Le mot de trop se paie cash et exige des intérêts tout en se faisant fort d'aller fouiner dans le passé pour y quérir des arriérés. Tout à partir de lui sera retenu contre son malheureux locuteur, votre présent passé au crible, votre futur épié à la loupe mais plus encore votre passé fouillé, analysé et revisité sur table d'écoute. C'est désormais une mise à mort, l’hallali et le dépeçage lexical et sémantique.

Vous, l'imprudent, n'avez plus qu'à donner votre langue au chat afin qu'elle passe au rouleau compresseur de ses collègues vipérines. Vous serez laminé, détruit, anéanti. Jugé sans autre forme de procès par un tribunal populaire qui vous refusera tout droit à la parole pour votre défense. Le mot de trop est souvent le dernier mot, l'ultime qui soit audible. Plus rien après lui ne sera entendu ni même intelligible.
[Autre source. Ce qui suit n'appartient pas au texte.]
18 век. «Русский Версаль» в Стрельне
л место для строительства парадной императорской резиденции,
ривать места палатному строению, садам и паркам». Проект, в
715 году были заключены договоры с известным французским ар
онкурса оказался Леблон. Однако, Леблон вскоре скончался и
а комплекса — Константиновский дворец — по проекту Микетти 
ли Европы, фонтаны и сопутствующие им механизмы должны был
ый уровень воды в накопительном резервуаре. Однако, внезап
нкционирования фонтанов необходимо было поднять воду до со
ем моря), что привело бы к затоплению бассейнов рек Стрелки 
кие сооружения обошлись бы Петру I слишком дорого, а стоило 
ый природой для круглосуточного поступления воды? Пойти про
Il a fait un tel ravage, détruit votre image et votre personne que derrière lui, tous les systèmes de brouillage opèrent leur honteuse censure. Plus rien de ce que vous, vil locuteur banni, avez pu émettre ne sera entendu. Vous êtes à tout jamais réduit au silence, non pas parce vous êtes sans voix mais plus encore parce que plus rien venant de vous n'est audible.

Le mot de trop a signé votre acte de décès dans une société qui curieusement tolère tant de dérapages, d'insanités, de vulgarités qu'il est permis de s'interroger. Qu'est-ce qui distingue ce torrent d'immondices de l'irréparable mot de trop ? La réponse est parfaitement redoutable, totalement injuste, affreusement scandaleuse : Rien.

C'est comme pour celui qui prend une balle perdue parce qu'il était au mauvais endroit au mauvais moment. Le mot de trop est un mot comme les autres tout en étant exactement celui qu'il ne fallait pas dire à cet instant précis, dans ce contexte du moment. Il n'est même pas possible d'en prévoir la teneur, la nature. Aujourd'hui, ça peut être celui-ci, demain ce sera celui-là, plus tard, il se peut que c'en soit un autre.

Le mot de trop est aussi versatile et imprévisible que cette société qui change d'avis comme de chemise, qui passe d'un rejet à un autre, d'une abjection à une nouvelle hérésie, d'un rejet à une révulsion sans rime ni raison. La seule certitude est qu'il est vital de ne pas dire le mot de trop au moment exact où ce dernier est justement le mot qu'il convient d'abolir. Tout le reste n'est que verbiage et futilité.